2. Qionglai Lin Qiong Group-Wang Xiaohong

In 2004, Wang Xiaohong took over the banner of Qionglai Lin Qiong Group from his father. At that time, the assets were more than 200 million, and there were 10 million cash on the books. Finally, due to investment failure, the book deficit has reached more than 70 million. The investments involved are real estate, minerals, catering, hotels, education and other industries, but these investments have basically reached Shui Piao.

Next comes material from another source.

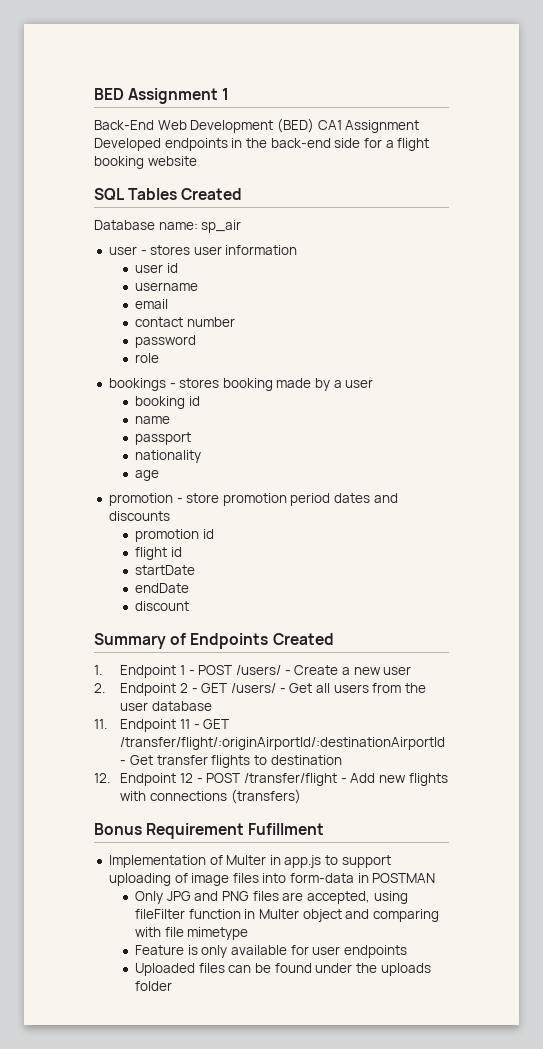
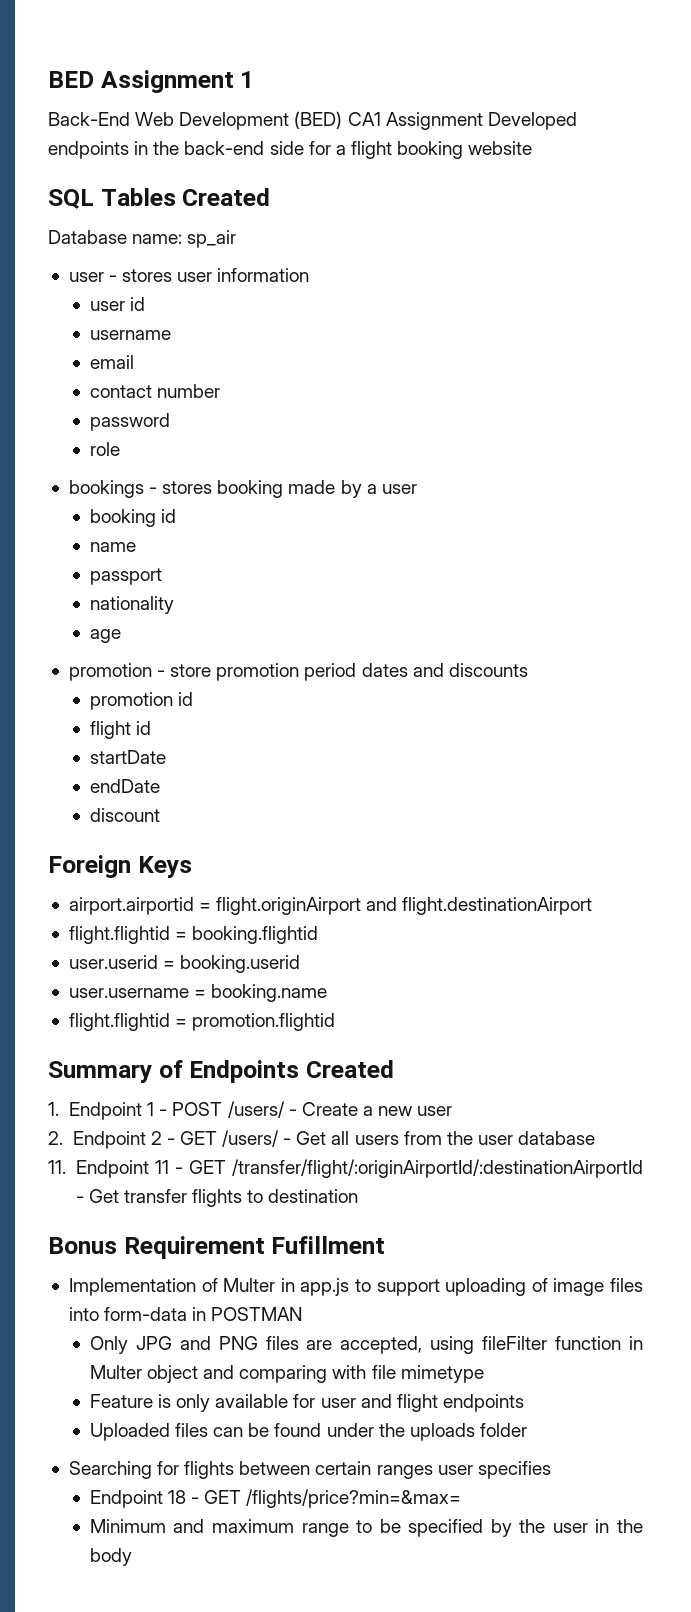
(190, 606) none -> [48,855,192,878] [68,897,593,915] [68,926,319,944] [68,955,301,973] [68,984,328,1002] [68,1013,336,1031] // Foreign Keys // airport.airportid = flight.originAirport and flight.destinationAirport // flight.flightid = booking.flightid // user.userid = booking.userid // user.username = booking.name // flight.flightid = promotion.flightid
[94,773,448,786] [120,789,301,804] // 12. Endpoint 12 - POST /transfer/flight - Add new flights with connections (transfers) -> (359, 1196) none
(341, 950) none -> [360,1394,438,1412] and flight
(173, 986) none -> [68,1461,551,1479] [89,1489,462,1508] [89,1519,643,1537] [89,1548,132,1566] // Searching for flights between certain ranges user specifies // Endpoint 18 - GET /flights/price?min=&max= // Minimum and maximum range to be specified by the user in the body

3. Xianghai Pharmaceutical-Luo Yuxi

Luo Bangpeng, the founder of the famous pharmaceutical industry, turned a township enterprise into a listed company in 40 years. His son Luo lost control of the family-owned pharmaceutical company Limited in less than 4 years, and became a "naked resignation". From then on, my surname was no longer "Luo". The family business in Taizhou, Zhejiang Province changed its name to Xianghai Pharmaceutical.

4. Wang Lie Wang An Computer Company

Wang An once founded Wang An Lab in 195 1, and his personal wealth once reached 2 billion US dollars, making him the fifth richest man in the world and the richest man among Chinese. Then everything in the company was handed over to his son Wang Lie. However, due to Wang Lie's mediocre ability and frequent mistakes after he took charge of the enterprise, Wang An Computer Company led by him suffered a crushing defeat. After only one or two years of succession, he quickly entered a state of huge losses. After the death of Wang An 1990, Wang An Computer applied for bankruptcy protection.

5. Taiwan Province Yuanda Securities-Li Zongrui

Yuanda Securities, a financial group covering securities, banking, life insurance and other businesses in Taiwan Province Province, can only talk about its former director Li, who may not be well known. But when it comes to his son Li Zongrui, the video case of that year caused a sensation in Taiwan Province Province, and he was wanted by the Taipei District Prosecutor's Office. In the same year, his father Li also resigned from Yuanda.